İlgi çekici karakterlerin çocuğu farklı bir
dünyayla tanıştırdığı kitap niteliklidir; çünkü sıradanlık çocuklar için değildir. Yaşam
alanı dünyaya kapılarını açmış, hayal gücü gelişmiş çocuklar sıradanlıktan
uzaklaşırlar. Sıradan olmayan her çocuk dünya için bir renktir.

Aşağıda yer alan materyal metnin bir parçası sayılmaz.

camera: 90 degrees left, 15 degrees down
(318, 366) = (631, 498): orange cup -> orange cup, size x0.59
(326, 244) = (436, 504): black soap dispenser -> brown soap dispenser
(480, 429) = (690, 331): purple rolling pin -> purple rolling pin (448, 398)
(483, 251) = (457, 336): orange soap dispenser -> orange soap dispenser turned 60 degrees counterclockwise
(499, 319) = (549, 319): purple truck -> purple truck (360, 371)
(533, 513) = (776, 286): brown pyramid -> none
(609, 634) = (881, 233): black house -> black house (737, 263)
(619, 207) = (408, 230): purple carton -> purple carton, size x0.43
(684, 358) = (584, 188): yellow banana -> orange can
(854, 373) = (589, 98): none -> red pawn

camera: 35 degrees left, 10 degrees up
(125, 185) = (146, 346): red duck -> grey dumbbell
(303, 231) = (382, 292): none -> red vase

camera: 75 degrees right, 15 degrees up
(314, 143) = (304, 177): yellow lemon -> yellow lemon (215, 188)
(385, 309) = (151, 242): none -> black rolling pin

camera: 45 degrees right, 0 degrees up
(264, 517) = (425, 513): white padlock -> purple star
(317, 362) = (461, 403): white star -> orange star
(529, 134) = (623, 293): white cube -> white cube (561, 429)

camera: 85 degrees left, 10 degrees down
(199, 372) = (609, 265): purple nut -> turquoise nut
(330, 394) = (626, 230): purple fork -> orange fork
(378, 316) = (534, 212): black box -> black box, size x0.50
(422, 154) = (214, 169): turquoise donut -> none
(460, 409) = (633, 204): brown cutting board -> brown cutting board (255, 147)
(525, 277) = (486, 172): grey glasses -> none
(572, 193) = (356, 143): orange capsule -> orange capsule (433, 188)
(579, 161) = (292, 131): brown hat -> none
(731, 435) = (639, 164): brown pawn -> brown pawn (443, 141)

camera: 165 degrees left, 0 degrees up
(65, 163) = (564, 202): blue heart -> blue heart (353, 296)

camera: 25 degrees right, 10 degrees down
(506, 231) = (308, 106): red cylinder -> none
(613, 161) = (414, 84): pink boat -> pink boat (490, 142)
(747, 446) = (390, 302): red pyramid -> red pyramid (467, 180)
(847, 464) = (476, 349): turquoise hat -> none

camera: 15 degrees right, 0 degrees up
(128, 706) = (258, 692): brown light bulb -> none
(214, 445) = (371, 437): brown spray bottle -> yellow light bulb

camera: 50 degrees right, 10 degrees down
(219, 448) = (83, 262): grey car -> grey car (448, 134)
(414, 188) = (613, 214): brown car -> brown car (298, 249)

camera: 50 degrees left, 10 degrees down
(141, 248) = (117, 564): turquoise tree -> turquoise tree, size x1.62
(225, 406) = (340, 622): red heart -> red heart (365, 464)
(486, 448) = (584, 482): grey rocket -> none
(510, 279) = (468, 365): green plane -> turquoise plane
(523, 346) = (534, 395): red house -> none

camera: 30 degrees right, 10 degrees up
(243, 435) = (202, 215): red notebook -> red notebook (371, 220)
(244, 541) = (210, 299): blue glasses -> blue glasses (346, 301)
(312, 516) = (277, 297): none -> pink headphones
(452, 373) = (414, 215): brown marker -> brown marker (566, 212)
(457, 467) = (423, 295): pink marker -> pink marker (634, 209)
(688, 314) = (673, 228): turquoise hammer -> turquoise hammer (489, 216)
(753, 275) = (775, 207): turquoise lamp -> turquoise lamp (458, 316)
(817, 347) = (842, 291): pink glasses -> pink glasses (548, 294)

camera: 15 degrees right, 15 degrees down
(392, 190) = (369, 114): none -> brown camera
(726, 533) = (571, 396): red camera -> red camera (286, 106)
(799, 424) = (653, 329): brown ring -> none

Empati kurma, problem çözme
becerisini kazandıran kitap niteliklidir çünkü; empati kurmayı öğrenmiş olan çocuk ne şu anda
ne de gelecekte zorba olmaz. Zorba olmayan her çocuk gelecekte dünya barışına
katkıda bulunmaya aday bir insandır.
Hayal gücünü besleyen kitap
niteliklidir çünkü; çocukların iç dünyasını
geliştirir. Hayal gücü beslenmiş her çocuk aslında yüzünü bilime dönmüş bir
yetişkindir.
Sadece çocuklar tarafından
değil yetişkinler tarafından da beğenilen kitap niteliklidir çünkü; kitapların yetişkinlerin süzgecinden geçmiş
olması, hayatta zaten var olan yanlışı olumlamak yerine eleştirmesi sevgi dolu
bir toplumun temelidir.
Ve ahlaki kaygılardan arınmış ama "çocuğun
yaşına uygun olarak" arınmış kitap nitelikli kitaptır
çünkü; sanatın görevini yerine
getirir ve bizim her şeyle karşılaşmamızı sağlar. Dünyanın iyilikleri, güzellikleri olduğu kadar kötü ve çirkin şeyler de olduğunu kitaplardan okuyarak çocuk yaşta kabullenen okur yeldeğirmenleri ile savaşabilecek cesareti kendisinde bulur.